2 Execution site(s)
Petro V., born in 1928: “Y. U. And what about the Jewish doctor, was he allowed to keep treating the villagers? Witness: I’m not going to lie to you, I don’t know. I know that he was no longer working at the hospital. In winter, around Christmas, the Jews were told that they would be moved to Volochysk. The Germans told all the men that they had to leave first to pick a house, and that their families would join them after. So, all the men in the ghetto assembled with their suitcases to leave for Volochysk. Instead, they were taken to a school next to the pond, (today there is a music school there). In this school the Germans looted the suitcases, taking jewellery, gold, good shoes, and good clothes. After the looting they were lined up in columns of twenty people with a Polizei at the front and back and led away to Bazaliya, where they were shot.” (Witness n°897U, interviewed in Teofipol, on January 19, 2010)

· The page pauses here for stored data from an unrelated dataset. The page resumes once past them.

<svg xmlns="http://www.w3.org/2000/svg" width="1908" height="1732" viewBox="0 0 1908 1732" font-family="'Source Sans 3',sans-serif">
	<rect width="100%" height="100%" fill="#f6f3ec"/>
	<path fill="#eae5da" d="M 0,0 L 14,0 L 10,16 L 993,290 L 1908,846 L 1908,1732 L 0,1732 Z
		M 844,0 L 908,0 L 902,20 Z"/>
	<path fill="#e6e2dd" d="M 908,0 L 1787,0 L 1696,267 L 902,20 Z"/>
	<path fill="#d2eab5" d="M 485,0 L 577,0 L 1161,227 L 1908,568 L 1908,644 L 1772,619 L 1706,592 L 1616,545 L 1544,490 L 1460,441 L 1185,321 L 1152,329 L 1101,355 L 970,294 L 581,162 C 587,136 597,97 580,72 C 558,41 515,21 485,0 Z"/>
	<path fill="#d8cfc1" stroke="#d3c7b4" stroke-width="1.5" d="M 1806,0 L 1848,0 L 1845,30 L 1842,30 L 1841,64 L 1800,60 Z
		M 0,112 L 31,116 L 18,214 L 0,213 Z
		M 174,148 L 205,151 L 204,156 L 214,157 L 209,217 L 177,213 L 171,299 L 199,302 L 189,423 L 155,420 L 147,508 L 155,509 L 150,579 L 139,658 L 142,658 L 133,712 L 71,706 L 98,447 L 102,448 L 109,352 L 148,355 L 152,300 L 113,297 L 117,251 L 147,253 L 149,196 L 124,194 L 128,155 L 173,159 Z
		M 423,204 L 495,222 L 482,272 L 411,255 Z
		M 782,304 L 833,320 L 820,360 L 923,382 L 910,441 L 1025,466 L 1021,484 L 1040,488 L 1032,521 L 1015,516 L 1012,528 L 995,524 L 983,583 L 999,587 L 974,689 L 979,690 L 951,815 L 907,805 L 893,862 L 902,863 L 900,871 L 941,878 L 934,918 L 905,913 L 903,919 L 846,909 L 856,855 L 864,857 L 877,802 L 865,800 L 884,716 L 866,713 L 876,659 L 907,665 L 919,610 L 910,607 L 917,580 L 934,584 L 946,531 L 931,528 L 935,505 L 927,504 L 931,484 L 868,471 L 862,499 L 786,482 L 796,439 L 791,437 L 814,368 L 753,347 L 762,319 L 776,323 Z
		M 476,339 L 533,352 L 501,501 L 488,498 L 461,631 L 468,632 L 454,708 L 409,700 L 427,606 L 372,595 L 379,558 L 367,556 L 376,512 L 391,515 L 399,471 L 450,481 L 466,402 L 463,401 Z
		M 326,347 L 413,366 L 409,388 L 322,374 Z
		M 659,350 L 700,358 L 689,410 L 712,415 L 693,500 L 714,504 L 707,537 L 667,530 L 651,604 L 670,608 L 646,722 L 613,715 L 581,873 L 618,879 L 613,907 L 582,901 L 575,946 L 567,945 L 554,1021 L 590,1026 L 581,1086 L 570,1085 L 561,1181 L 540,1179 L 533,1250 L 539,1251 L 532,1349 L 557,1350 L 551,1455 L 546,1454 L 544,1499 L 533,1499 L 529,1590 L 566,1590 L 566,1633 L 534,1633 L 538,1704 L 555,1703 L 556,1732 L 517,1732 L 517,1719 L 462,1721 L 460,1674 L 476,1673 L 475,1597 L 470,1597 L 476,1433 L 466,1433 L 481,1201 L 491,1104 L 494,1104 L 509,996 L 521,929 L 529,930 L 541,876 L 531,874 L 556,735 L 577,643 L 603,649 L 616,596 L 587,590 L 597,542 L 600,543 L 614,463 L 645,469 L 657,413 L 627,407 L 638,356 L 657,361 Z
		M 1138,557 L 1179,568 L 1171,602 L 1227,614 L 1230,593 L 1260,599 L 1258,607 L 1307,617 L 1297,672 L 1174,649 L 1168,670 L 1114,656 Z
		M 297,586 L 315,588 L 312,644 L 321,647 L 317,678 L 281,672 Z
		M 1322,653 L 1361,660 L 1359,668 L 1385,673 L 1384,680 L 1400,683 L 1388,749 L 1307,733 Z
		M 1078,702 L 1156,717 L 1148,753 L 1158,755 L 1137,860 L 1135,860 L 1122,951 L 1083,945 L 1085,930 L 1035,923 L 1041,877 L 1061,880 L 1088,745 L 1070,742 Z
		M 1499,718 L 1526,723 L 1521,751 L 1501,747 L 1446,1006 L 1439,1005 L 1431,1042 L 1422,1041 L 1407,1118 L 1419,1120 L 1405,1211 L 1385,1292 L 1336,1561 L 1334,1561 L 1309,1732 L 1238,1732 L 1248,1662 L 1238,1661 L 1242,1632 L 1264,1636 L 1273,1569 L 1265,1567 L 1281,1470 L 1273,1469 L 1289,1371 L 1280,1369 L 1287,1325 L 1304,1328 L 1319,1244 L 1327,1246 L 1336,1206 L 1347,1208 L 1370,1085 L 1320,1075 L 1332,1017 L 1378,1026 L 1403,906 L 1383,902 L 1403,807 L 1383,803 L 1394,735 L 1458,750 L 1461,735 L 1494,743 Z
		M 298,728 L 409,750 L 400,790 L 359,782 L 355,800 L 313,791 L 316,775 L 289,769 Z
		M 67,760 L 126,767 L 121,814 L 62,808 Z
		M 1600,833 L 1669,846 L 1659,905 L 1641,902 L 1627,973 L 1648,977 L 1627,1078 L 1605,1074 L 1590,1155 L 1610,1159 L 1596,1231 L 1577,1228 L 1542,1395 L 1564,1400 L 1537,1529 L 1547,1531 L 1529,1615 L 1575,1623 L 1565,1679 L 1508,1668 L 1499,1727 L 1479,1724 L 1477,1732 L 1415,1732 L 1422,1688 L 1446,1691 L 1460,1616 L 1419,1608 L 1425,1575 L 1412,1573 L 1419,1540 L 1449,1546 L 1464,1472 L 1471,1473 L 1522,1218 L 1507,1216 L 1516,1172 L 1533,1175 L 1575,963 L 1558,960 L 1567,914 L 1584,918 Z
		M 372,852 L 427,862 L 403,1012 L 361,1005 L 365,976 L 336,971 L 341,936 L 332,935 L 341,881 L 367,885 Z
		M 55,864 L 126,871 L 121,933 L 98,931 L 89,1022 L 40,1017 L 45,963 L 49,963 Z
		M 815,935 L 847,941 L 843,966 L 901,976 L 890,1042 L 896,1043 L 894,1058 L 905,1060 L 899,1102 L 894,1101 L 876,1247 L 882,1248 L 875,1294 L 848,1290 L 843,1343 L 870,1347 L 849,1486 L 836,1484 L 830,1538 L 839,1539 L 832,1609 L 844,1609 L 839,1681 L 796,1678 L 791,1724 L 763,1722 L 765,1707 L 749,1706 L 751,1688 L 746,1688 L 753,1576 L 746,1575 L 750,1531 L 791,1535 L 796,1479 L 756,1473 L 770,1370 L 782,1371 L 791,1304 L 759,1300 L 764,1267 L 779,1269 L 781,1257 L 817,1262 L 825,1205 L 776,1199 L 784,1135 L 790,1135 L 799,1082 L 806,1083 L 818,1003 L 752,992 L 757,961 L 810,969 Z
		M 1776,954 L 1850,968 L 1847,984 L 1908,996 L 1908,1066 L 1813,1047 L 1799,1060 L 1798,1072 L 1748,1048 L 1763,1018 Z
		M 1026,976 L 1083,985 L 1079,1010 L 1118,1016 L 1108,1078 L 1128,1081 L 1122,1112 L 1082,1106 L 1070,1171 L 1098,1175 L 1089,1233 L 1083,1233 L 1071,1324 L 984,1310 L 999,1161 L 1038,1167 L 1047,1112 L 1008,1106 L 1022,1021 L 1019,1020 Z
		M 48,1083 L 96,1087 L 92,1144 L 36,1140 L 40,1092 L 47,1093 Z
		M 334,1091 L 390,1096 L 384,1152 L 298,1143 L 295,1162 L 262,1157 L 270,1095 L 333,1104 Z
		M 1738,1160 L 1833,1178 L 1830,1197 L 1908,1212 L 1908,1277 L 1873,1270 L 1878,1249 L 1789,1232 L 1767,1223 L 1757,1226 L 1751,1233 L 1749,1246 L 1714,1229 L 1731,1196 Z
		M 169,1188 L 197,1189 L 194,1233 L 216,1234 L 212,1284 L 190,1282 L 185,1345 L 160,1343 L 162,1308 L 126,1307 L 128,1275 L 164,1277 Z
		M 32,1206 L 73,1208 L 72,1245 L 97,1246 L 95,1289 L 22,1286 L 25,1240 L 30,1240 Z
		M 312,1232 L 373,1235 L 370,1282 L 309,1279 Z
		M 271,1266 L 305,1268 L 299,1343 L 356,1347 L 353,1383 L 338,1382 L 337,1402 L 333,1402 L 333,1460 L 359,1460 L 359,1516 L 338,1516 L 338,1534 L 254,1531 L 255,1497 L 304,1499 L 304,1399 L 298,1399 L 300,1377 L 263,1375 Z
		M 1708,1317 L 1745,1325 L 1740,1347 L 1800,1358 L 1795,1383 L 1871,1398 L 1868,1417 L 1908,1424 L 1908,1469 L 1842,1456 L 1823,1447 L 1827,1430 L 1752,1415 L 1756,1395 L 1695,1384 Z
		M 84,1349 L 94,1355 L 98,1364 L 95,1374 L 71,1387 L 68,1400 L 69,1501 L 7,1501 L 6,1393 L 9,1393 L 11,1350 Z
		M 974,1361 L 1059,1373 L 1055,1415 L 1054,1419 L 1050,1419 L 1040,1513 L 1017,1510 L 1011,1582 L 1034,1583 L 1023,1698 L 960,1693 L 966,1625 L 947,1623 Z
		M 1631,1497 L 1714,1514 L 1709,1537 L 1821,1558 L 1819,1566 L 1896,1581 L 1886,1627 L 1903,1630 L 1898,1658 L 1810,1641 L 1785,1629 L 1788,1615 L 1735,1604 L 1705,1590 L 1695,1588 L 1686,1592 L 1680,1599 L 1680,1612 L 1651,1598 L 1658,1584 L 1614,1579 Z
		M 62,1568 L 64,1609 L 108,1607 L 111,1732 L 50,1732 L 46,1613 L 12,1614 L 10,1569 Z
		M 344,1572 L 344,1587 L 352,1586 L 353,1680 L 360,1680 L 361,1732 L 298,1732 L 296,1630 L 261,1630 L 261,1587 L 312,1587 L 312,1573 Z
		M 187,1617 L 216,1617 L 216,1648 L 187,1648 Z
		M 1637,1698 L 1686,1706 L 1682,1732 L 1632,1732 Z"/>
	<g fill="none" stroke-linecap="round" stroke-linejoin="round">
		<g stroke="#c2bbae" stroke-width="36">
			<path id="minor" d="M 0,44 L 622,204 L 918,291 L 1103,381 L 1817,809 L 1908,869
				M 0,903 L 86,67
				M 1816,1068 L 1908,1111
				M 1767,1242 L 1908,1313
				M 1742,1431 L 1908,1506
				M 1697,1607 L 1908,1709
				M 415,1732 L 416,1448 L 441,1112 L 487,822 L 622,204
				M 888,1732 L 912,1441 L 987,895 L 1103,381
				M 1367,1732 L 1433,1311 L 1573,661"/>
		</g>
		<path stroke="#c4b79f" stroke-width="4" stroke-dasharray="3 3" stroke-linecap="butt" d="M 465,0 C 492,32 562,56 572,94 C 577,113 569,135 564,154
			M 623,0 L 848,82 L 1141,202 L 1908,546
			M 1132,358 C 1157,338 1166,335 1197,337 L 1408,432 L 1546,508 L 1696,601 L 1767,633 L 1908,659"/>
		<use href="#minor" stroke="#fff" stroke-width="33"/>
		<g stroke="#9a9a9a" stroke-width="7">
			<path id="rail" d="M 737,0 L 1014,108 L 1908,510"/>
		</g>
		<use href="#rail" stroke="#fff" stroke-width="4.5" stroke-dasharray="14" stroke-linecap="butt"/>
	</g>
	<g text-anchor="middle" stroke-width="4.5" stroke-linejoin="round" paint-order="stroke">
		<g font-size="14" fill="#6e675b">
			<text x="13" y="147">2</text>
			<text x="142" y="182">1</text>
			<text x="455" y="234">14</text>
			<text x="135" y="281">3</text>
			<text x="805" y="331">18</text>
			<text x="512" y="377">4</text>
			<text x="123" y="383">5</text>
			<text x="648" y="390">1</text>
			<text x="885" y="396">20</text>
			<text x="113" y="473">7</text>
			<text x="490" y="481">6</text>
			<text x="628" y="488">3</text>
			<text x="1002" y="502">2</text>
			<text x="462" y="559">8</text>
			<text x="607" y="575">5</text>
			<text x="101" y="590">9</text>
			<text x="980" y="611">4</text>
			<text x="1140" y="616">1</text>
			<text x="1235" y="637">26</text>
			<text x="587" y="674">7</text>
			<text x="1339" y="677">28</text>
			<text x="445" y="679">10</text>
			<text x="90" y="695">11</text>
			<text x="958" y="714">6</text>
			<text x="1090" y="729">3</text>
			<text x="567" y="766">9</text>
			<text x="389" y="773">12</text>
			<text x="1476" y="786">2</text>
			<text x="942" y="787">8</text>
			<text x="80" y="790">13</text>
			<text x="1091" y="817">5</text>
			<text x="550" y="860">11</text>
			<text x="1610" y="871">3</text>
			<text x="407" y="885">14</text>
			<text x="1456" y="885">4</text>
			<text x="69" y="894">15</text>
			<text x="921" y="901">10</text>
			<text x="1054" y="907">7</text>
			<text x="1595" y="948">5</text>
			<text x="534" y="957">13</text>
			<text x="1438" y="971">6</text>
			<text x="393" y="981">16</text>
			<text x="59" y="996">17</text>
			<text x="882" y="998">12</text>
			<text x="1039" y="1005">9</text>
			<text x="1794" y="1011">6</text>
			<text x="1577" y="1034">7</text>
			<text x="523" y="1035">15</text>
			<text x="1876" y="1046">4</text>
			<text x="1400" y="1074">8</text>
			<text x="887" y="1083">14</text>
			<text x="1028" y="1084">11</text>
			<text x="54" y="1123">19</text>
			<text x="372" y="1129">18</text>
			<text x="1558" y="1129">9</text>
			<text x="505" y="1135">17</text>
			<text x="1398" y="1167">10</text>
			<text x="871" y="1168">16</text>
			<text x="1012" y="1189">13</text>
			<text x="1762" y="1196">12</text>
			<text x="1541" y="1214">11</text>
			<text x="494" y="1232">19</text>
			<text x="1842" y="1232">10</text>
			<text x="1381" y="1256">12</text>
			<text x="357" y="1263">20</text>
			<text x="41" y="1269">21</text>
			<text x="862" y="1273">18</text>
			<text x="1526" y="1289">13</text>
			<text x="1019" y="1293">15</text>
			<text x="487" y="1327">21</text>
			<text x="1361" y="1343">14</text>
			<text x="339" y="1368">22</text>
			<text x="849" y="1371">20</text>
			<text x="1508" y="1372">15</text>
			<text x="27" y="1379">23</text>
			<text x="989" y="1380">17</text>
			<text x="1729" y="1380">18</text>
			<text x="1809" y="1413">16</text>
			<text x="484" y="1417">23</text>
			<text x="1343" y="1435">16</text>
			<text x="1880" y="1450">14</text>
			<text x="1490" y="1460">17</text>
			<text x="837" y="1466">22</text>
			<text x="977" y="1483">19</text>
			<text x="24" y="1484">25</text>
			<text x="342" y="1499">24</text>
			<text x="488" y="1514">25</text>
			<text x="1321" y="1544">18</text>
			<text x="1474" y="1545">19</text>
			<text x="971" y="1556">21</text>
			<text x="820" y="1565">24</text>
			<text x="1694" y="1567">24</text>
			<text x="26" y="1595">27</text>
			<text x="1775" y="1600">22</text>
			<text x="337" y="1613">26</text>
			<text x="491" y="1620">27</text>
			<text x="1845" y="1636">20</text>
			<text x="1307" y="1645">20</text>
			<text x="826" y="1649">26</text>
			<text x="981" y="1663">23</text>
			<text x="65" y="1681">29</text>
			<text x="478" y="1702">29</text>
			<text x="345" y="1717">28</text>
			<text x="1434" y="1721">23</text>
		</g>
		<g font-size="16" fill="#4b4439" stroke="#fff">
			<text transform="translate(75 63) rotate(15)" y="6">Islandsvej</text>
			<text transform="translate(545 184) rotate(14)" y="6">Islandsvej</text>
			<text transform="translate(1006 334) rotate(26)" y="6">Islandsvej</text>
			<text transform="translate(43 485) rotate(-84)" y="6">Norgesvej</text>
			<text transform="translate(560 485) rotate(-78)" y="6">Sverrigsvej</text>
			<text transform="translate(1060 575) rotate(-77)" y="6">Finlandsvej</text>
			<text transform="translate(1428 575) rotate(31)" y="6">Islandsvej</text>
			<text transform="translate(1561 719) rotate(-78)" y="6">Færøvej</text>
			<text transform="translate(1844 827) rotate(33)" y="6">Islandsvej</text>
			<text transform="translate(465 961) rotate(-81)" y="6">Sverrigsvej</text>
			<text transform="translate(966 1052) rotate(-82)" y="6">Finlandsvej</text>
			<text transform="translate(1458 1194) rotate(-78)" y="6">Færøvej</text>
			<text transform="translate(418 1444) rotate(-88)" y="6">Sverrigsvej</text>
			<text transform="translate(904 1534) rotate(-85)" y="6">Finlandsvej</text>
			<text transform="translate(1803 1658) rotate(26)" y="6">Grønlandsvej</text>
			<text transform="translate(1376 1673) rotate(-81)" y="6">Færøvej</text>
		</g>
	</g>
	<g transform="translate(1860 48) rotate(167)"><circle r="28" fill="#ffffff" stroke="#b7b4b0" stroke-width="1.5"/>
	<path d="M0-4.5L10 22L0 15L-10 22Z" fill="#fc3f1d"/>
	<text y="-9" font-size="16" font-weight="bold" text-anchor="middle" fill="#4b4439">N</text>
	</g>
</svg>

“[…] here, in 20 degrees cold, the Jewish residents of the town of Teofipol were taken to the murder site completely naked. The little children were freezing from the cold and falling. Their little heads were struck by rifle butts and their maimed bodies put onto the sleds. By the time they arrived at their murder site, many sleds had been loaded with the bodies of these innocent children.” [Deposition of Vladimir T., given to the Soviet State Extraordinary Commission (ChGK) on June 1944; GARF 7021-64-798]
Teofipol is located 63 km (39mi) northwest of Kkmelnytskyi, today Proskuriv. The first Jews started to settle in Teofipol in the 18th century. According to the 1897 census, 65% of the town’s population was Jewish, numbering 2,914 people. The majority of Jews lived off small scale trade or handicraft. The Jewish community suffered from a wave of pogroms carried out in 1917 and 1919. As a result, several hundred jews were killed and their property was looted. The community had its own synagogue, cemetery, and a Yiddish school. During the 1930s, a Jewish kolkhoz was created. On the eve of the war, only 37% of the population was Jewish.
Teofipol was occupied by German forces on July 6, 1941. Approximately 10% of the prewar Jews had managed to evacuate by this time. Before the ghetto was created, all the Jews were marked with yellow distinguishing badges and registered. They were forbidden to leave the town’s territory and were systematically subjected to forced labor. The ghetto was established in late 1941 and was located on the outskirts of town. Alongside local Jews, Jews from nearby villages such as Shybena were also interned there. On January 21, 1942, an Aktion was conducted against 400-500 Jewish men who were first assembled at the school building under the pretext of a future resettlement, and then taken outside the town and shot. Once at the school, the victims were forced to undress and, under guard, were taken in groups of 20-25 to a ditch located 4-5 kilometers south of the town. The next day, the remaining Jews of the ghetto – women, children, and old people - were taken to the same murder site and shot to death. The Aktion was conducted by the German gendarmerie. According to the Soviet archives, 970 Jews were shot during this Aktion. According to the local witnesses interviewed by Yahad, some Jews were shot separately at the Jewish cemetery, after their lives were spared for a ransom. After the liquidation of the ghetto, a dozen Jewish skilled workers remained in the town. In July 1942, they were taken to a forest near Liakhivtsi, today Bilohirya, where they were shot alongside the local Jews.